A partir do banco de dados do Instituto de Defesa Animal e Florestal (Idaf), foi constatado que a família tem mais de 400 cabeças espalhadas em três diferentes propriedades - entre elas a localizada dentro da Resex Chico Mendes. Até maio deste ano, a propriedade no interior da área protegida tinha 315 bois.
“Depreende-se que o agravado tem registrado como proprietário o total de 431 reses de gado bovino e agiu de maneira mendaz ao omitir deliberadamente seu patrimônio, tendo afirmado expressamente na petição inicial que "está completamente sem renda, já que sua única fonte de renda são os animais semoventes apreendidos pelo ICMBio”, diz o MPF na ação de recurso.

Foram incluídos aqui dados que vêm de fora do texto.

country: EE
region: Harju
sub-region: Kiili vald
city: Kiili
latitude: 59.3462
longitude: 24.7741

A área foi adquirida de forma irregular, em março de 2018, de um então vereador de Epitaciolândia. A compra do lote bem como um desmatamento nele são alvo de inquérito pela Polícia Federal. O caso revela outro problema grave dentro da unidade: o comércio ilegal de pedaços de terra, o que tem provocado uma série de conflitos, como o ocorrido na semana passada resultando na morte de uma pessoa.
“Embora todo o gado esteja registrado em nome do agravado Lucas Gonçalves de Oliveira, na condição de produtor, a leitura desses documentos revela que, nos cadastros de proprietário, o autodeclarado "dono" das áreas é Ocimar Araújo de Oliveira”, pai de Lucas.

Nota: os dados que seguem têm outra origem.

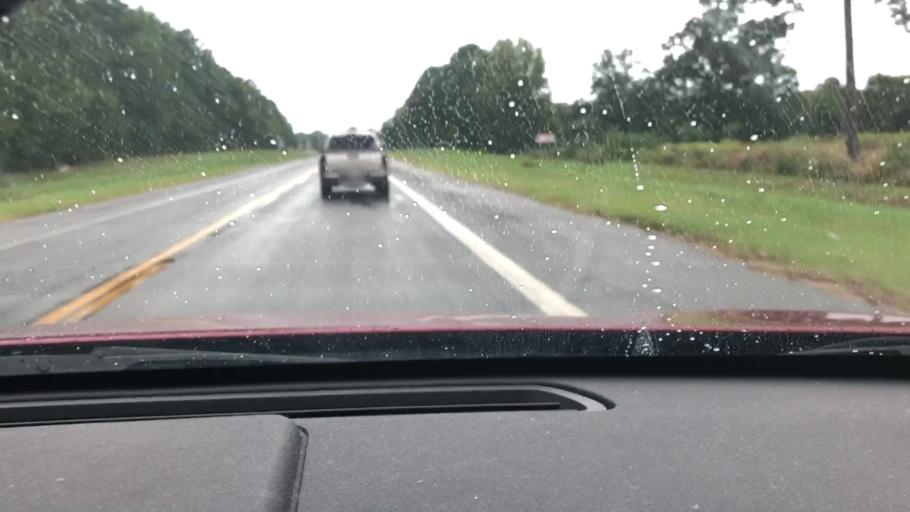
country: US
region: Arkansas
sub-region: Columbia County
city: Magnolia
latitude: 33.2969
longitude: -93.2437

Todo o rebanho da família mantido de forma irregular dentro da Resex Chico Mendes estava no nome de Ocimar até meados de 2018, quando ele fez a transferência para o do filho.
Em julho de 2018, Ocimar foi notificado pelo ICMBio para deixar a unidade de conservação, e foi multado, no mês seguinte, por ter desmatado uma área de 84 hectares. “Ocimar Araújo de Oliveira adotou como subterfúgio para livrar-se de suas obrigações legais a transferência de todo o gado mantido na área para o nome de seu filho”, diz o MPF.
O recurso movido pela Procuradoria da República no Acre será analisado pelo desembargador Daniel Paes Ribeiro, do TRF 1. Outras ações semelhantes referentes à retirada de boi no interior da reserva estão em tramitação pelo judiciário.
Enquanto isso, o boi continua avançando a passos largos no interior da mais emblemática unidade de conservação da Amazônia, que leva o nome do líder seringueiro Chico Mendes cuja luta, nas décadas de 1970 e 1980 foi, justamente, contra a transformações da floresta em pasto.
A reportagem tentou entrar em contato com os advogados de Lucas Oliveira, mas não houve retorno até o presente momento.